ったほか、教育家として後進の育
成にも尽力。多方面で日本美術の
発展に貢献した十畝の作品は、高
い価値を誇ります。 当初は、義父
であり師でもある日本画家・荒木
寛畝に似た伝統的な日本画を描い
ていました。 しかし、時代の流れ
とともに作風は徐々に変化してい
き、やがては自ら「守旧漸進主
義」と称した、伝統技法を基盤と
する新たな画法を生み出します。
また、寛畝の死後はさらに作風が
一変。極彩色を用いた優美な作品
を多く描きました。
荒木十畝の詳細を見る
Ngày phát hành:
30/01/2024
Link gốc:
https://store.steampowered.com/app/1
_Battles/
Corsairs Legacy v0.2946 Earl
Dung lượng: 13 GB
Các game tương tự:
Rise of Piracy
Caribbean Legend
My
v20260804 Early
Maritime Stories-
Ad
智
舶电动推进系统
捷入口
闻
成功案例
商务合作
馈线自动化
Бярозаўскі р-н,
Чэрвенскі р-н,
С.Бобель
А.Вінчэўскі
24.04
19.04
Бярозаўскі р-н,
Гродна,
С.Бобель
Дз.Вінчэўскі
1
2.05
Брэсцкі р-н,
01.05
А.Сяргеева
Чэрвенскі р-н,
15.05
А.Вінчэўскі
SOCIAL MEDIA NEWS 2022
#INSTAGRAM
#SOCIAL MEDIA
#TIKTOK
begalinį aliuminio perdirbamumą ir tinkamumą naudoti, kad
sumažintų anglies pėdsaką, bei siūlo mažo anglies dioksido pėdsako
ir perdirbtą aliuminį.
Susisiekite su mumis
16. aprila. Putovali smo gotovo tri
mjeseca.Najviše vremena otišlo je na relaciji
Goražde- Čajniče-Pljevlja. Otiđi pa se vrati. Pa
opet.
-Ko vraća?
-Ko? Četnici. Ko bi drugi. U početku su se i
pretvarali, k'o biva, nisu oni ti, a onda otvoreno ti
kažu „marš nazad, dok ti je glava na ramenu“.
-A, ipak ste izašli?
● ● ●
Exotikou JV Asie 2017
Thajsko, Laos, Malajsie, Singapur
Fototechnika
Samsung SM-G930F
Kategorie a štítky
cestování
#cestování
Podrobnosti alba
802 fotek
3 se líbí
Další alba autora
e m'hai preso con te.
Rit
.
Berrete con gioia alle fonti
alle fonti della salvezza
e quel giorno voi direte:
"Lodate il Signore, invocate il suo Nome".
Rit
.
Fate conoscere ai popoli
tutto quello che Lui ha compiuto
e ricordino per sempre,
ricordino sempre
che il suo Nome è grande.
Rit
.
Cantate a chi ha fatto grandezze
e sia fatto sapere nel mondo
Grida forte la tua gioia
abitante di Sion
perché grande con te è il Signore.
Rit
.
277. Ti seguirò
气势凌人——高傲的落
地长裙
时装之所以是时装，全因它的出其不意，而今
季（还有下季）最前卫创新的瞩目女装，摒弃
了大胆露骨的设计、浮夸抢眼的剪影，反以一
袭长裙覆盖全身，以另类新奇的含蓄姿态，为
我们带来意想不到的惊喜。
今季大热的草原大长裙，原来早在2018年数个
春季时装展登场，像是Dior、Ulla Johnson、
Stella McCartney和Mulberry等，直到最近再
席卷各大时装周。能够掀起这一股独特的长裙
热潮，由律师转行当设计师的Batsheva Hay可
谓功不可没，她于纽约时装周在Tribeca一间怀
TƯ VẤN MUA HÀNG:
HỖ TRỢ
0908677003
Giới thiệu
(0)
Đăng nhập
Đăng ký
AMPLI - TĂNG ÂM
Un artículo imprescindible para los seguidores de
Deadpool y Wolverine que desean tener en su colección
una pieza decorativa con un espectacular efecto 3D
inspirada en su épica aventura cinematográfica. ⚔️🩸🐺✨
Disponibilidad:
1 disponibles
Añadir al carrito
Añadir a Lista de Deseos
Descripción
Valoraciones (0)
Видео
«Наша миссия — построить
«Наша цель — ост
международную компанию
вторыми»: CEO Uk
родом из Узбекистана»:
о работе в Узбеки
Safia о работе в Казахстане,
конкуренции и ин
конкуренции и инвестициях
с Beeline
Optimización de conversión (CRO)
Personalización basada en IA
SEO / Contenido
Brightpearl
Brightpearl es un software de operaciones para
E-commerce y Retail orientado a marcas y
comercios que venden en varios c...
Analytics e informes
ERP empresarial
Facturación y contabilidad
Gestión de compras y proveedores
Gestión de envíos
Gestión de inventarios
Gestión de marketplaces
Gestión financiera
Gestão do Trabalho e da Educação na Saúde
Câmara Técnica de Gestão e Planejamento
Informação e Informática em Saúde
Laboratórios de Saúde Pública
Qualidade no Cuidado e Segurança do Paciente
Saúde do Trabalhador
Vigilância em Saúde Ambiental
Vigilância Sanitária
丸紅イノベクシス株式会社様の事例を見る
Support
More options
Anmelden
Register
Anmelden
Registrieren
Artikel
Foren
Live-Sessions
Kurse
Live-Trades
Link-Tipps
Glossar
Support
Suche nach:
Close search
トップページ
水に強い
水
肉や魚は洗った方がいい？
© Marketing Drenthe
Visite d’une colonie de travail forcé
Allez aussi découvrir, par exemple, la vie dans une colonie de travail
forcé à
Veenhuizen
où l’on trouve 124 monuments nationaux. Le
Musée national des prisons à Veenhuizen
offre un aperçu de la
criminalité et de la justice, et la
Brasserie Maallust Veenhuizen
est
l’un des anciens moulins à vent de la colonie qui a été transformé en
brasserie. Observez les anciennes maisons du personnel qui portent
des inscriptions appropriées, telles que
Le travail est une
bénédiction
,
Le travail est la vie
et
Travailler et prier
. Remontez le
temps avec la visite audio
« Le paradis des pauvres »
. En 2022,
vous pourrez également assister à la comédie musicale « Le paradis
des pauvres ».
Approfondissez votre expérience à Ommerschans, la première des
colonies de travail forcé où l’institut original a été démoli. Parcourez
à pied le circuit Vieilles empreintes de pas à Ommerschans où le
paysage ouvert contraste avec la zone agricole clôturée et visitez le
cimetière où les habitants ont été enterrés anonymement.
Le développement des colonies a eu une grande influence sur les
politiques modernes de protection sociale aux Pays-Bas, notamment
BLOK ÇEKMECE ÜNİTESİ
● ● ●
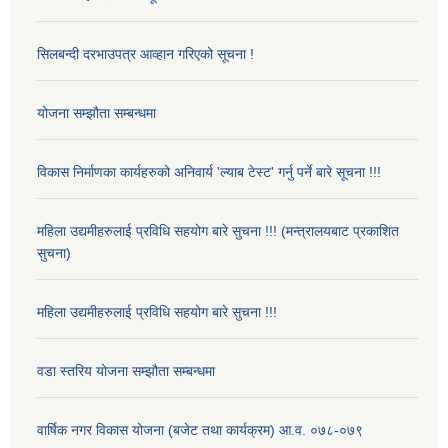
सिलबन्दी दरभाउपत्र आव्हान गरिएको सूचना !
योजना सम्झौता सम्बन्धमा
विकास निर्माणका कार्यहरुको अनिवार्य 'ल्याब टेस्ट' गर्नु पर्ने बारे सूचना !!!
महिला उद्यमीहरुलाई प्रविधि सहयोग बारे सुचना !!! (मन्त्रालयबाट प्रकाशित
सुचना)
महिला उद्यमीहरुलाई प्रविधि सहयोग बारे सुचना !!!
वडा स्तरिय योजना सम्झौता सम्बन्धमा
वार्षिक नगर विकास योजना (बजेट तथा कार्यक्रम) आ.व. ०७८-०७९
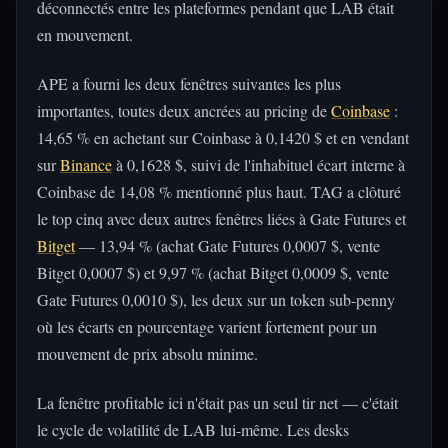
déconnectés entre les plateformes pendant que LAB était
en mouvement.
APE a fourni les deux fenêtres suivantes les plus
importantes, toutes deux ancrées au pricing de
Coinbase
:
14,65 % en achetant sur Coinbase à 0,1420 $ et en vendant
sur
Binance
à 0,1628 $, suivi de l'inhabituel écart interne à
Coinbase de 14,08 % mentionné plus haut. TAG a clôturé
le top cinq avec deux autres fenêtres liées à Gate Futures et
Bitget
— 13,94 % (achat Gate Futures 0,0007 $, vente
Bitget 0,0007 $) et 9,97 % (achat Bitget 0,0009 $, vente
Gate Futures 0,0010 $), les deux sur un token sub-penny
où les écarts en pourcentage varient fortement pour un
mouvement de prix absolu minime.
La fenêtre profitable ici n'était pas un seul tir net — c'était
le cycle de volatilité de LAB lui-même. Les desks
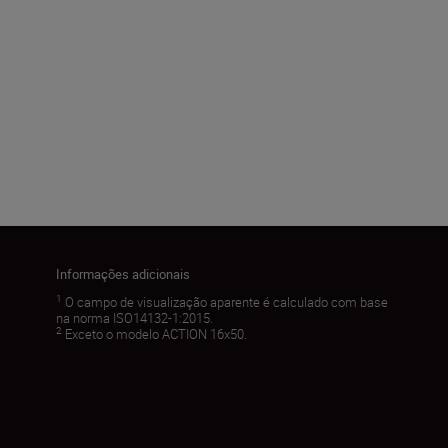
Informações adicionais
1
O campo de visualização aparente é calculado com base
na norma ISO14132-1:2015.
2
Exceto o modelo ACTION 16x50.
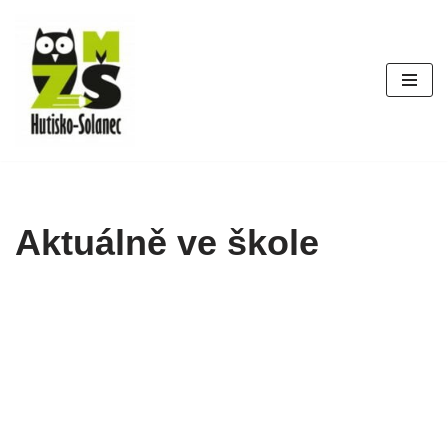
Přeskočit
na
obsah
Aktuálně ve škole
● ● ●
Problem to work on
Scan the entries above for the string "était" and copy each line containing it.

Output below
déconnectés entre les plateformes pendant que LAB était
La fenêtre profitable ici n'était pas un seul tir net — c'était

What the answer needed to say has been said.